* **Excerpted passage**

THE MEDIA
Looking Back on Crimetown
The hit podcast ’ s co-creator shares the stories behind the sound bites .
PHOTOGRAPHY , THIS PAGE : COURTESY OF MARC SMERLING . OPPOSITE PAGE : ( CIANCI ) RHODE ISLAND COLLECTION , PROVIDENCE PUBLIC LIBRARY .
IN 2016 , RHODE ISLAND ’ S most infamous personalities — from the back alleys of Federal Hill to the corner office at Providence City Hall — burst onto the national scene with the release of Crimetown . The hit podcast profiled the crime culture of American cities , and the first season focused on the one and only Providence . Nine years later , we caught up with co-creator Marc Smerling to see how those stories are faring today .
Of all the cities you could have chosen for the first season , why Providence ? I had a personal connection to the city . I knew something that most people in the country didn ’ t know — that Providence was the former home of the New England mob and was largely the base for the New England mob under Raymond Patriarca for years . I was married to a woman from Federal Hill . I met Buddy Cianci at the Biltmore hotel the year I graduated college , and I kept in touch with him .
Marc Smerling and Zac Stuart-Pontier with mob associate Ralph DeMasi ( center ).
I ’ m born and raised in Rhode Island , so I grew up hearing about Buddy . How do the reactions to the podcast differ when it ’ s someone familiar versus hearing the history of crime in Rhode Island for the first time ? I think the goal was to make something where people could understand what Rhode Islanders understand about Buddy and Rhode Island . It was not made as some sort of action / mob / crime story . It was made as a tale of two cities in some ways . It ’ s hard not to fall in love with Buddy . He is bigger than life in a lot of ways , and his love for the city was undeniable . That ’ s why those people showed up for his funeral . That ’ s why he got the portrait in City Hall , even though he was a convicted felon . And that ’ s why I think that season of Crimetown is so popular . It ’ s because people fall in love with Buddy and they fall in love with a lot of the wise guys we interview .

* **Dataset records**

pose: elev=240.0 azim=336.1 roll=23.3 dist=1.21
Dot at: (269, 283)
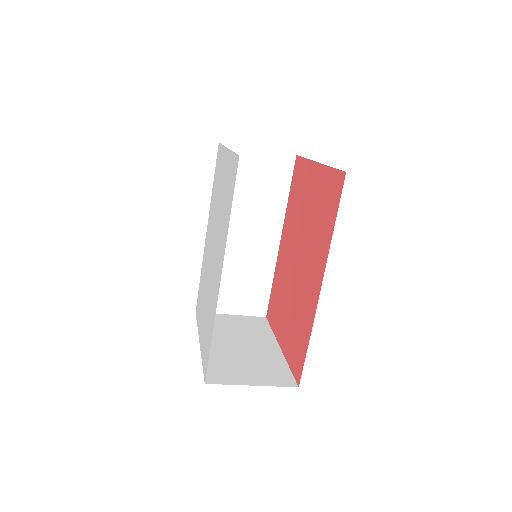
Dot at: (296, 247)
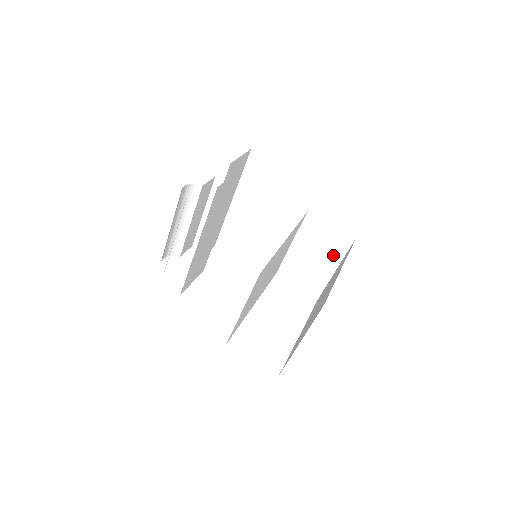
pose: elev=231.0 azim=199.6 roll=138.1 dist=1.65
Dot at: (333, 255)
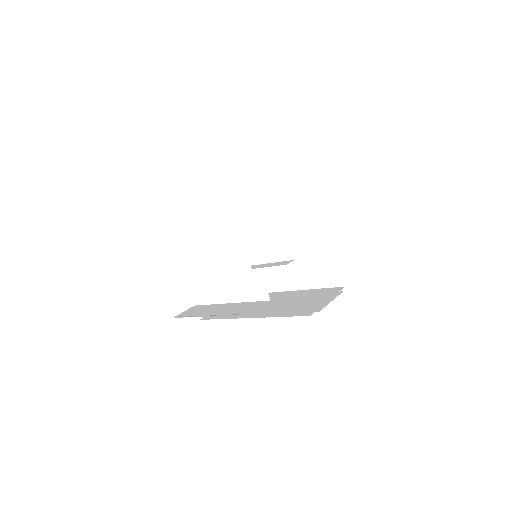
Dot at: occluded
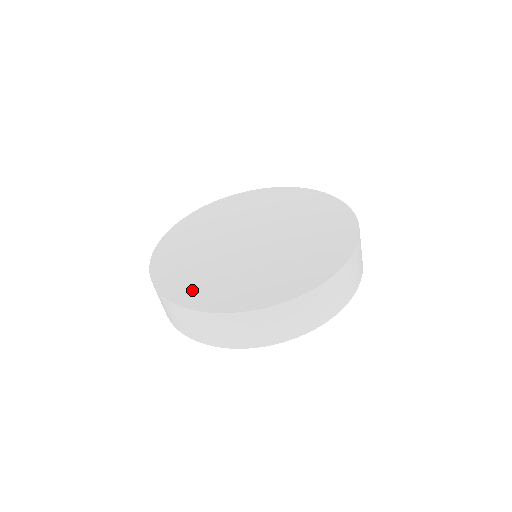
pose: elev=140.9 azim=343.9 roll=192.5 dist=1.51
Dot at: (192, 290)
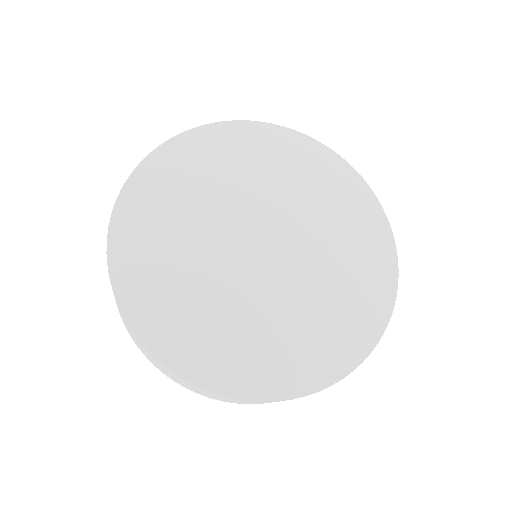
Dot at: (254, 369)
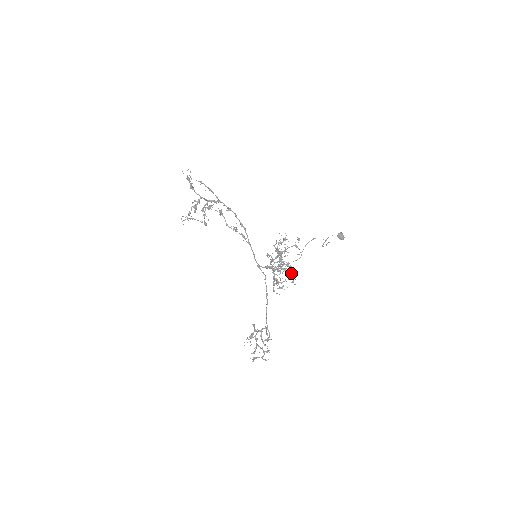
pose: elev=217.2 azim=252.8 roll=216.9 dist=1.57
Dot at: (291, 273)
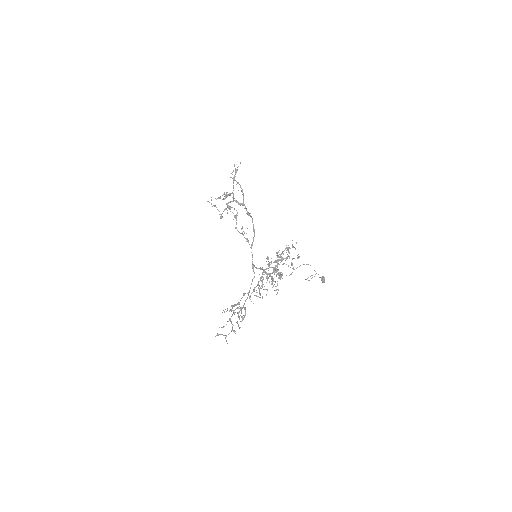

* **Tasks to complete**
1: Name every person mentioned in the Crimetown interview.
2: Write the next part of the Crimetown interview, starting right after its final sentence.

* **Response list**
1: Marc Smerling, Raymond Patriarca, Buddy Cianci, Zac Stuart-Pontier, Ralph DeMasi

2:
It ’ s interesting relistening to it now as we just saw a convicted felon become president for his second term . Are there lessons here for what we ’ re currently seeing in politics ? Trump was elected the year the podcast came out . And we were talking about it a lot . I would hesitate to compare Buddy to Trump . I think Buddy is a guy who loved Providence , and yet he was also a guy with an outsized ego that needed to be fed all the time . He went outside the boundaries in a lot of ways and he got himself into trouble in a lot of ways , but ultimately he did raise the city . The city was in incredible despair when he first took office and he gave the city back its pride . And he did it for the right reasons . He didn ’ t become mayor , I think , because he was somebody who wanted to take bribes or do something corrupt . He became mayor because he loved the city . I think Donald Trump is a different animal together . I think that he is a guy who is really just all about being in power .
If you had tried to make this podcast ten , twenty years earlier , I wonder if people would have been so forthright . We came to this story at the right time . I tried to get Ray Jr . to talk , and I had a couple of dinners with him , but he wouldn ’ t talk about it publicly . But a lot of the guys talked because nobody really wants to die without telling their story . A lot of these guys , they get into the Mafia because they come from very difficult backgrounds , and they don ’ t have a lot of choices . It ’ s a club , a family that they can belong to , that sort of outstrips their dysfunctional and sometimes abusive family . Raymond Patriarca was an expert at bringing these guys in and making them feel like they were part and parcel to his world . He was very paternal in how he recruited his people . They go through their lives , and then of course it ’ s not what they think it ’ s going to be . And they want to talk about it because a lot of them don ’ t want other people to do it the way they did it , and also because there was something about it they ’ re searching for . A lot of them have regrets and they ’ re just trying to figure that all out .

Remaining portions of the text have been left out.